HELLO!?!? Are you listening to yourself? You quit bugging the refs and your team won. Why not, "Lesson learned?"

I'm sorry to sound impatient and rude, but I really get tired of you coaches yelling and yelling at me when it's the players who should be receiving 100% of your attention. The more you coach them, the better they'll play. The more you don't blame someone else when they goof, the more they'll work on their shortcomings. It's just that simple. Trying to get a win out of the ref is a huge waste of time, and of taxpayer money.

Of course there's room for the occasional suggestion or question. But the tone of your post to is strategize your conversations, and that's simply not a helpful thing to do. The more coaches do this to me, the less lee-way they get.

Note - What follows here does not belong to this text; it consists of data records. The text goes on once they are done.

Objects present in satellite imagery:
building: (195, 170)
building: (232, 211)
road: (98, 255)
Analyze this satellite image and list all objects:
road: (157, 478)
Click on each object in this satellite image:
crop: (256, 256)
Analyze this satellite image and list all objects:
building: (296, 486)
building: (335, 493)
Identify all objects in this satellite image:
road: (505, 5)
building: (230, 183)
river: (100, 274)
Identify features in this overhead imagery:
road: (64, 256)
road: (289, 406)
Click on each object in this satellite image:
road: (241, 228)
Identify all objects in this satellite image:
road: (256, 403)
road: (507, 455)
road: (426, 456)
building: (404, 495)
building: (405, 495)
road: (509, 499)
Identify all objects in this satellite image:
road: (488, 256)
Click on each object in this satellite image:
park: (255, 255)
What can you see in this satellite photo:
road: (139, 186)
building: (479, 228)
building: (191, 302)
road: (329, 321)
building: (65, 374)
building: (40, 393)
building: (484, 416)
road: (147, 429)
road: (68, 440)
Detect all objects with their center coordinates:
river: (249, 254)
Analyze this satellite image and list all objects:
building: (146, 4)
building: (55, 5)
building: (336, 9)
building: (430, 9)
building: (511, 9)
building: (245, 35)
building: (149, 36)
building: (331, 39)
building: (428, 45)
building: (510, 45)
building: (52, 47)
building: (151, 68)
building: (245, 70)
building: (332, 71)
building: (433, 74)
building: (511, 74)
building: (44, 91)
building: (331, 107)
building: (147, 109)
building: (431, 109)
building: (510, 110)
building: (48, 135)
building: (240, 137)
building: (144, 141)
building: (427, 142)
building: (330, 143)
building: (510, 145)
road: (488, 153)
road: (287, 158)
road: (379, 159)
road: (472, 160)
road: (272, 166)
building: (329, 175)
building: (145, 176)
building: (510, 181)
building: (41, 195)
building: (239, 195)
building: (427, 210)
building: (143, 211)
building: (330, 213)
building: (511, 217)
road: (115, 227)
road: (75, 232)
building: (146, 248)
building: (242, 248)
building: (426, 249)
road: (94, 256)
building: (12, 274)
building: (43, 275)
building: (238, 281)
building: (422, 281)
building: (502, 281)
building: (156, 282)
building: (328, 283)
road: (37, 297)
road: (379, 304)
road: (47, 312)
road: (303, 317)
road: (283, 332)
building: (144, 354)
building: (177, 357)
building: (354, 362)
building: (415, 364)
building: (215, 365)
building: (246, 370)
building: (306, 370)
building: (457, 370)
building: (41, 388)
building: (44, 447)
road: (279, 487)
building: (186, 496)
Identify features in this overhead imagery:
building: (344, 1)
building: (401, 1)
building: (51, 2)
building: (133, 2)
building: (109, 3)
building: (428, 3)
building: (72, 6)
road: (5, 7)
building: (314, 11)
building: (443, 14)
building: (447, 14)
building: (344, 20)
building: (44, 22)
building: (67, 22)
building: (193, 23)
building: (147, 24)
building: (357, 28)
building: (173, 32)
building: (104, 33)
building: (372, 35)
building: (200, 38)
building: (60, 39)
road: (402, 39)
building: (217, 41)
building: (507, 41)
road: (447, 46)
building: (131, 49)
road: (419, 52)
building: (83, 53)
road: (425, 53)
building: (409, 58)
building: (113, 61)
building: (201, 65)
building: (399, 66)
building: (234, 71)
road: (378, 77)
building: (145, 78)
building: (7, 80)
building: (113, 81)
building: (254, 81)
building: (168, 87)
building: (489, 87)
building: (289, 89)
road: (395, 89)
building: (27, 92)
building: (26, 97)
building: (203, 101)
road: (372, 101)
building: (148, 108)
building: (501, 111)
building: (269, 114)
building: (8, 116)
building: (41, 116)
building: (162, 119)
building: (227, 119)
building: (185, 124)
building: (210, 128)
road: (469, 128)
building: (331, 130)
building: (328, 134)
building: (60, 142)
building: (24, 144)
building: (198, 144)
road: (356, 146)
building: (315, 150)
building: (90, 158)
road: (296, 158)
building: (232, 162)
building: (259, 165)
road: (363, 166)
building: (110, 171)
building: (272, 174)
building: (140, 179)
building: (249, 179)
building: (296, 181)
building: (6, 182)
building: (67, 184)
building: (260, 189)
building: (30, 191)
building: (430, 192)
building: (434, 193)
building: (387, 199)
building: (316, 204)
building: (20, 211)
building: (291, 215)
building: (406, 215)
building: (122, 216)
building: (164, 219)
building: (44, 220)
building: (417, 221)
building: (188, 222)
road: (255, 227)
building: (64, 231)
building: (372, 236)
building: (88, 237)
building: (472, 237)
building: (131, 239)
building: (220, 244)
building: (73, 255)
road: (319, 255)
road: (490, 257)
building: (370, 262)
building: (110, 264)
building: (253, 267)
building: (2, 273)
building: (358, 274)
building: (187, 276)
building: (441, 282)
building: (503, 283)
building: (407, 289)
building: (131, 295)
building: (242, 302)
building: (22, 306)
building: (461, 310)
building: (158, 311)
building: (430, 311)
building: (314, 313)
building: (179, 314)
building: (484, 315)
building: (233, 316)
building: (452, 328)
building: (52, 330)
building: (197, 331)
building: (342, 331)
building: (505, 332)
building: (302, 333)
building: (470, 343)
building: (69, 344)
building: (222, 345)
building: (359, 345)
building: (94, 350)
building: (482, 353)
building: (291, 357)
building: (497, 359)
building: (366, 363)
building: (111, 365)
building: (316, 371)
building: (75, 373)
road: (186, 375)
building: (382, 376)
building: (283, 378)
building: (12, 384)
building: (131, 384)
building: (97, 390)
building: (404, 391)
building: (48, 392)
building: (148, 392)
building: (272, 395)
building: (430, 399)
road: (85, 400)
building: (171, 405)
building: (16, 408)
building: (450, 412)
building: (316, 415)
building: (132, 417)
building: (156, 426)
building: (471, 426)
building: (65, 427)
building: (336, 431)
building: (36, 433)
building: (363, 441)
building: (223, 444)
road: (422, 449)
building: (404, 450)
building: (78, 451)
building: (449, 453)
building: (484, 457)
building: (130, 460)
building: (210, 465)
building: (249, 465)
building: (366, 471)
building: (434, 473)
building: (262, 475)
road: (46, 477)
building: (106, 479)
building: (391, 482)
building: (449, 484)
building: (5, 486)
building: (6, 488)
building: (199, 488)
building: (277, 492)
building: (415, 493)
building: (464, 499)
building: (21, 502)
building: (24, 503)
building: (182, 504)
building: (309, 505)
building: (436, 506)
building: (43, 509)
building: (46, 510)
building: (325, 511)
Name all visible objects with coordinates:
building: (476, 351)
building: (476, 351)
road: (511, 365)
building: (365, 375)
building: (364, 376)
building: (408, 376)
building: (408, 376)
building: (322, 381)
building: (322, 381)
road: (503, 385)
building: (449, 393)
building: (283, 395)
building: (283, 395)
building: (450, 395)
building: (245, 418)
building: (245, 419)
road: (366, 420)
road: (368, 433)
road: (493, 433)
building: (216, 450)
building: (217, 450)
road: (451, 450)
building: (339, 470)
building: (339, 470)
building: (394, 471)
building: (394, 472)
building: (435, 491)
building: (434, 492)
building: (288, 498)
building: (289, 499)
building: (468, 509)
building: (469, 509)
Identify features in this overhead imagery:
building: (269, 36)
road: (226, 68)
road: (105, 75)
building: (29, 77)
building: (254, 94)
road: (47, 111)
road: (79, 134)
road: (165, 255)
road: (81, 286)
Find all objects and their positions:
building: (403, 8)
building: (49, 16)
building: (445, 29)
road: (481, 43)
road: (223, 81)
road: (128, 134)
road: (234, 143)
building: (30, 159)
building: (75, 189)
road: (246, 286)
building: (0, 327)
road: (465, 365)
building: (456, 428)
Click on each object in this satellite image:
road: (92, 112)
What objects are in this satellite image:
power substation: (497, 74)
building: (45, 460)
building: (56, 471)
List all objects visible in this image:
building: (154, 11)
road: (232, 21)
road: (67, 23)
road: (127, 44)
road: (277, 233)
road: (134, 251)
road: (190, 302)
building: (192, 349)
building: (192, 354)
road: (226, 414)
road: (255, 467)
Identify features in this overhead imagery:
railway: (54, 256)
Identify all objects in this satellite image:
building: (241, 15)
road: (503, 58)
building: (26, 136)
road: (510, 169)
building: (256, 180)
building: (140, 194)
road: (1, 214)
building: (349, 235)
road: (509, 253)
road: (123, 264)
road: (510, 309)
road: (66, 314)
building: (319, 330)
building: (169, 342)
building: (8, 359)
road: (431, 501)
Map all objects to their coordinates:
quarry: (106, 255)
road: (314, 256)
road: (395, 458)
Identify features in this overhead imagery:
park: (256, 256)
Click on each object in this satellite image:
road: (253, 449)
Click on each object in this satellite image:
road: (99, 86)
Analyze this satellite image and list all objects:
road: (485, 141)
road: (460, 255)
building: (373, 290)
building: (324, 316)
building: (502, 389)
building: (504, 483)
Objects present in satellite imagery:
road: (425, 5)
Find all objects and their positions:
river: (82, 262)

I had a coach question a call (relatively politely) during a dead ball. I told him the rules basis of my call, and he disagreed, but then said, okay if that's the way you're going to call it, we won't use that play. And they didn't. And they won, by the way. He wasn't working me, he was adjusting. That's good strategy. You teach your players to adjust to the reffing they've got. That's just good coaching.

Oh, and while you're at it, talk to the parents. Don't let them do the yelling that you can't do. The fewer zingers I get from the stands the more lee-way I'll give the coach, frankly.

Just a few suggestions from a grouchy ref.